Selasa, 29 Juni 2010

Cermin nasehat

Perilaku ‘bercermin dan menjadi cermin’ memiliki pengaruh yang besar dalam pembentukan kepribadian seorang mukmin. Saat ‘bercermin’ ia menerima pelajaran berharga dari saudaranya, dan kala ‘menjadi cermin’ sesungguhnya ia telah berbuat baik pada sudaranya. Jika perilaku ini dibudayakan dalam kehidupan sehari-hari, niscaya akan memberikan kontribusi besar bagi pembentukan karakter umat pilihan.

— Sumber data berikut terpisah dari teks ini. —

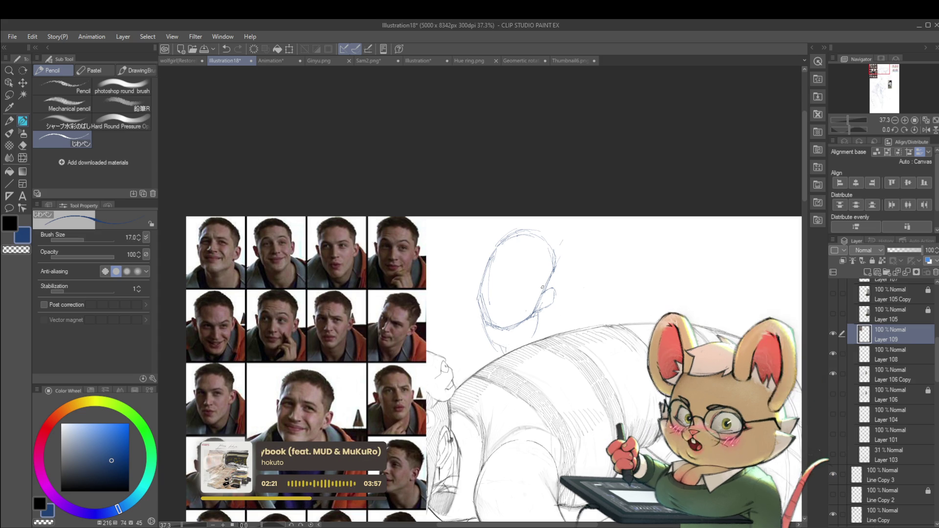
drag(515, 348, 517, 373)
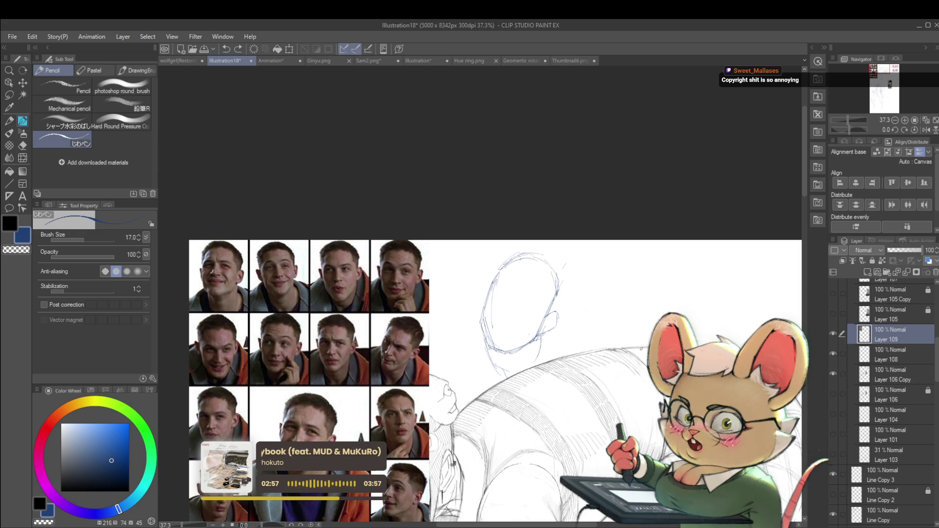
scroll(540, 286, up, 1)
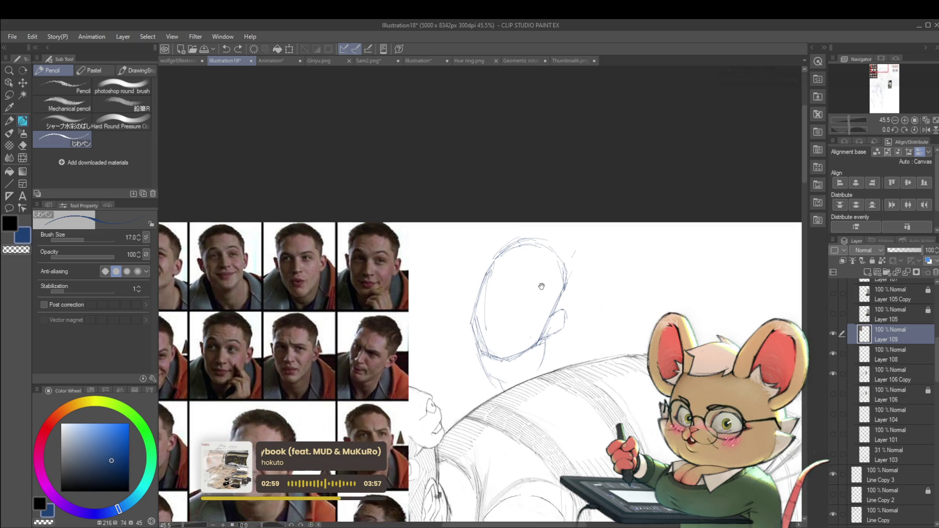
- Sketch an eyebrow and a small eye inside the blank oval head on Layer 109
drag(541, 286, 556, 223)
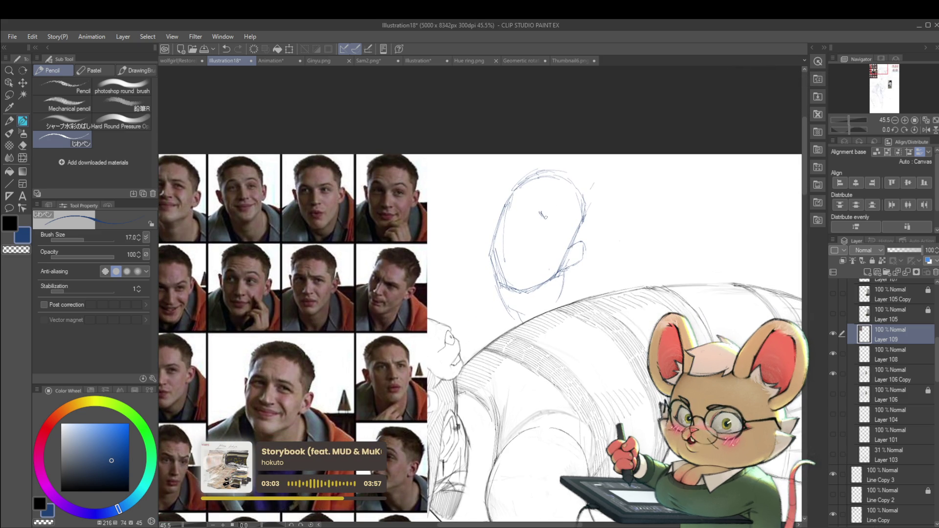
drag(541, 214, 567, 220)
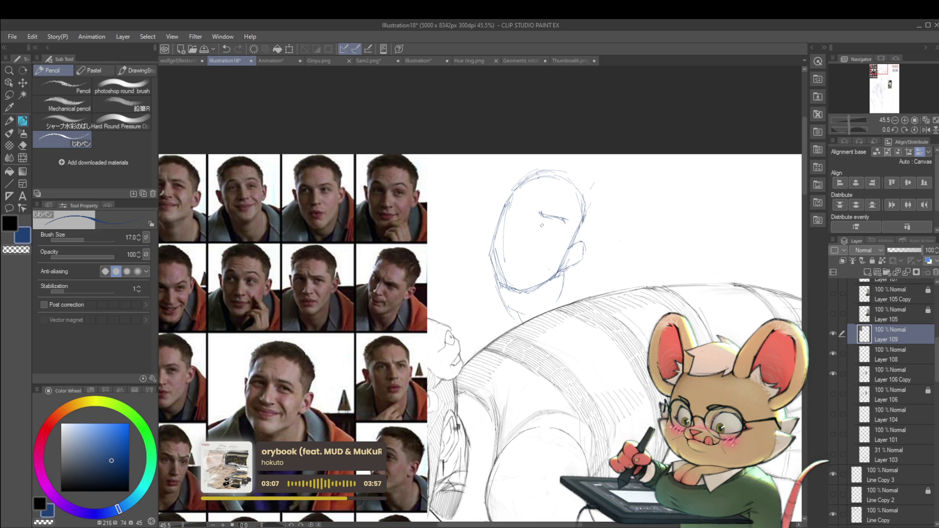
drag(544, 223, 560, 228)
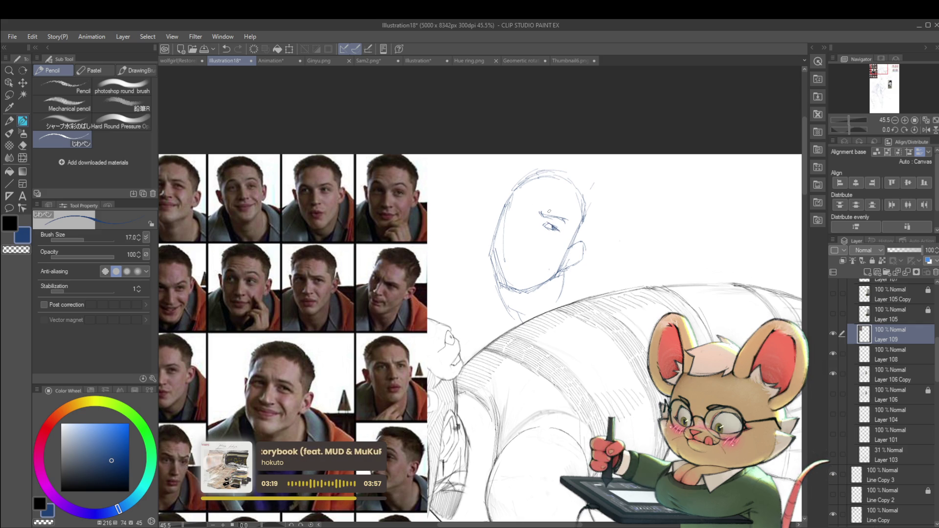
scroll(566, 231, down, 2)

Namun sayang, adakalanya kita tak suka bercermin. Kita menjadi orang yang tidak peduli dengan penampilan diri. Kalau kebetulan menemukan cermin yang memantulkan bayangan dirinya sendiri, kita tak ambil pusing dan tak mau bereaksi. Kalau pun ada, cenderung naïf dan apologis. “Ah cerminnya yang jelek dan kotor, ngga bisa memperlihatkan diri kita yang sebenarnya”.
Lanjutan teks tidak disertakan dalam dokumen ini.